What is Framing?
Running a business often feels like you are walking a tightrope while everyone watches your every step. You want to be clear and you want to be honest, but you also know that the way you say something matters just as much as what you are actually saying. This is where framing comes into play. It is a concept from social science that describes how the context or the presentation of information changes the way people react to it. It is not about changing the facts. It is about choosing which facts to highlight and how to organize them so that your team understands the bigger picture. When you are leading a team through uncertainty, the lens you provide can be the difference between a team that feels empowered and a team that feels defeated.
Understanding the core of Framing
Framing is essentially a mental shortcut. Our brains are constantly looking for ways to process information quickly without using too much energy. When you frame a situation, you are providing a map for how someone should navigate a specific piece of news. It is the difference between saying a project has a seventy percent chance of success versus saying it has a thirty percent chance of failure. The data is identical, but the emotional response is completely different. As a manager, you use framing every single day, often without realizing it. You use it when you:
- Set expectations for a new hire during their first week.
- Explain a shift in company strategy to a skeptical board.
- Give feedback on a missed deadline to a sensitive employee.
- Pitch a new initiative to your own supervisors or stakeholders.
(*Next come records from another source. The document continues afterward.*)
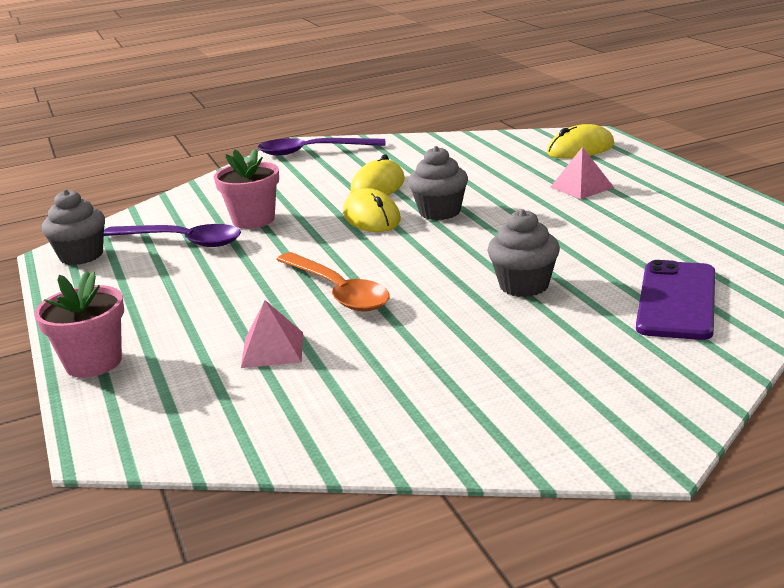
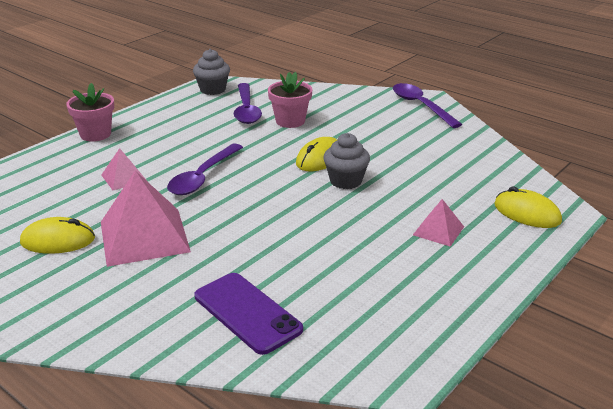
camera: 60 degrees right, 5 degrees up
orange spoon [276,252,390,312] -> purple spoon [167,144,243,195]
yellow mouse [350,154,405,195] -> yellow mouse moved to [20,217,95,254]
grey cupcake [487,209,560,297] -> none
purple phone [636,260,715,340] -> purple phone turned 60 degrees clockwise [194,273,303,355]
none -> pink pyramid [101,171,191,267]

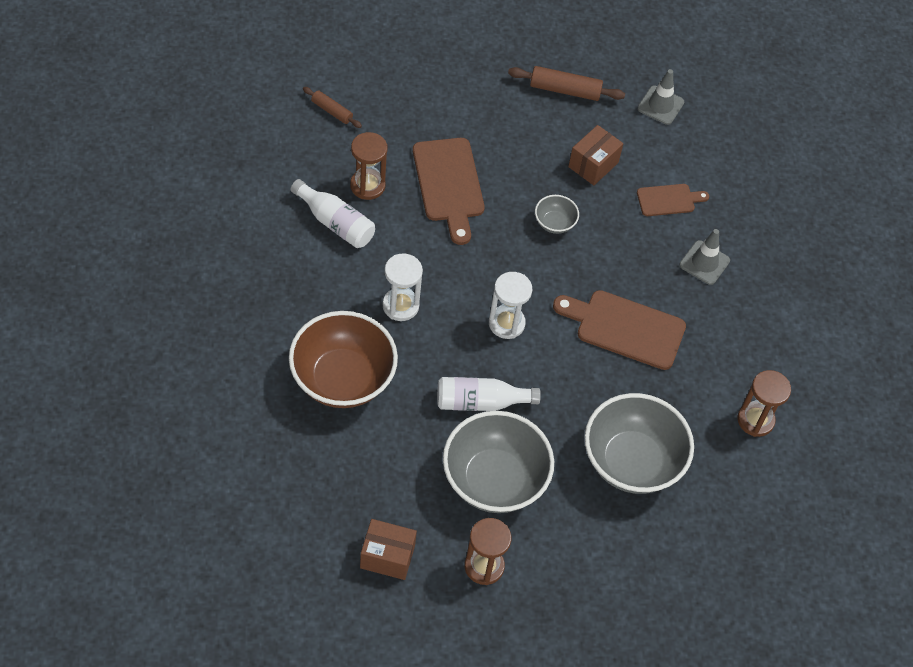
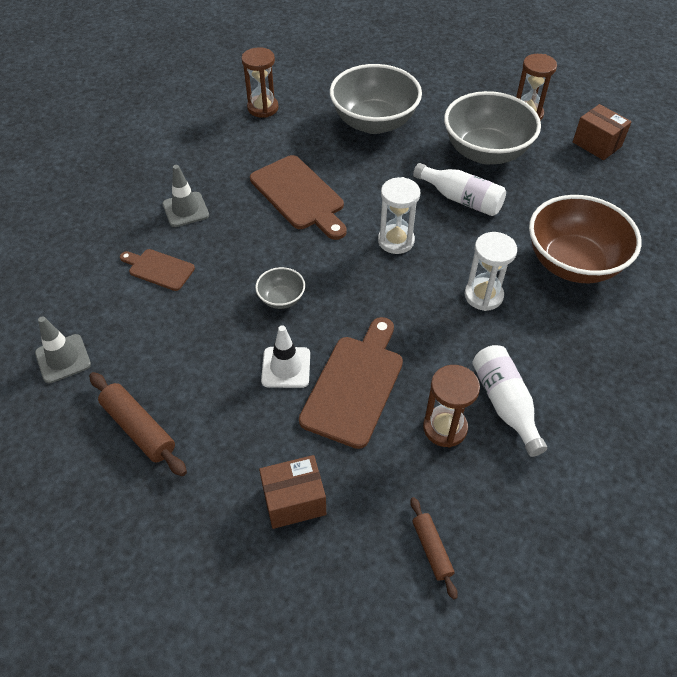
camera: 140 degrees left, 5 degrees down
brown box [568,125,623,185] -> brown box moved to [259,455,326,529]
none -> white traffic cone [261,325,310,388]

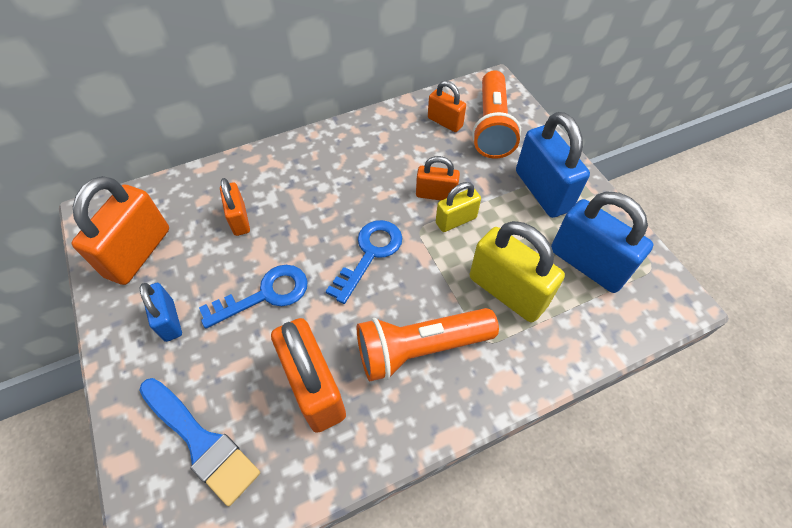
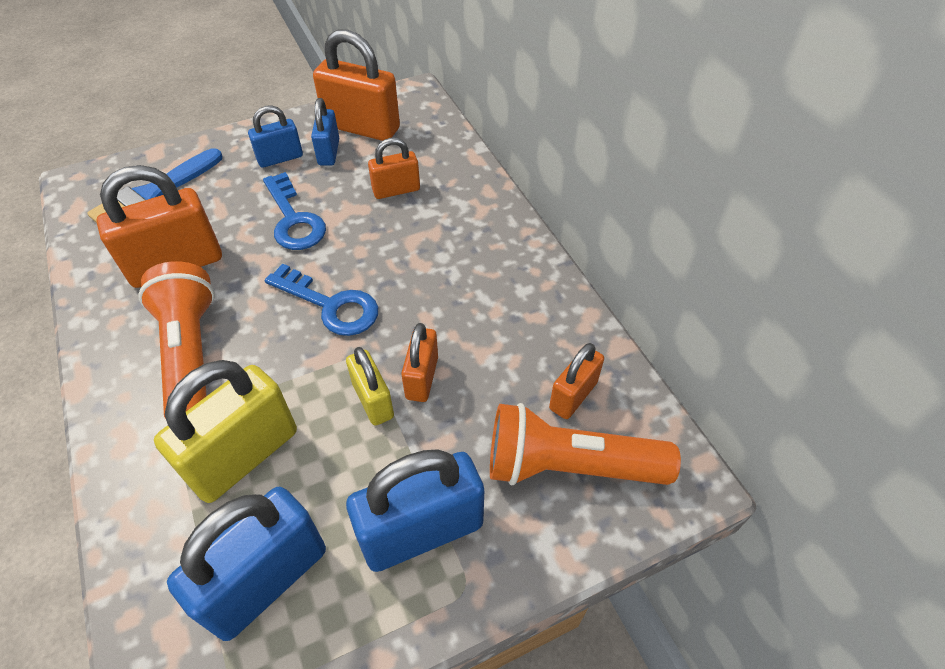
camera: 90 degrees right, 5 degrees down
none -> blue padlock [311,98,339,166]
Framing and the psychology of choice
The power of this concept lies in how it interacts with human psychology. People are generally risk averse when they think about gains, but they become risk seeking when they are faced with potential losses. This is known as prospect theory in behavioral economics. If you frame an initiative as a way to gain a new market share, your team might be cautious and slow. If you frame it as a way to avoid losing the market share you already have, they might be more willing to take bold, decisive actions. This leads to an important question for any business owner. Are you framing your goals in a way that encourages growth, or are you inadvertently framing them in a way that breeds fear? There is no single correct answer, but being aware of the lens you provide is the first step toward becoming a more intentional leader who builds lasting value.
Comparing Framing to transparency
People often confuse framing with a lack of transparency or even manipulation. However, they are quite different in practice. Transparency is about the what. It is the act of sharing all the relevant data points with your team. Framing is about the how. It is the structure you put around those data points to provide meaning. You can be completely transparent and still use framing to help your team stay focused on the mission. Without framing, raw data can often feel overwhelming or chaotic. A manager who just dumps information on a team without context is not being helpful. They are simply offloading their own stress onto their staff. Framing allows you to take that information and turn it into something actionable and understandable, which is the hallmark of a confident leader.
Using Framing in difficult scenarios
There are specific moments where your choice of frame will define the culture of your workplace. Consider a scenario where the company has had a difficult quarter. You could frame it as a failure that requires strict cost cutting. Alternatively, you could frame it as a learning period that has revealed specific areas for optimization and growth. In the first scenario, the team might feel defensive and worried about their job security. In the second scenario, they might feel empowered to help find solutions. Another common scenario is the performance review. If you focus solely on what went wrong, the employee might shut down. If you frame the conversation around professional development and future goals, the same feedback can become a catalyst for improvement rather than a source of anxiety.
The unknowns in your leadership
Even with a solid understanding of this concept, there are still many things we do not know about how framing works in every unique office culture. Does a specific frame lose its effectiveness over time? How do different personality types respond to gain frames versus loss frames in high pressure environments? These are questions you have to answer through observation and trial in your own organization. As you go through your week, take a moment to pause before you send that next email or start that next meeting. Ask yourself what lens you are putting on the information. Are you helping your team see the path forward, or are you accidentally clouding their vision? By thinking through these questions, you build a more solid foundation for your business and your team.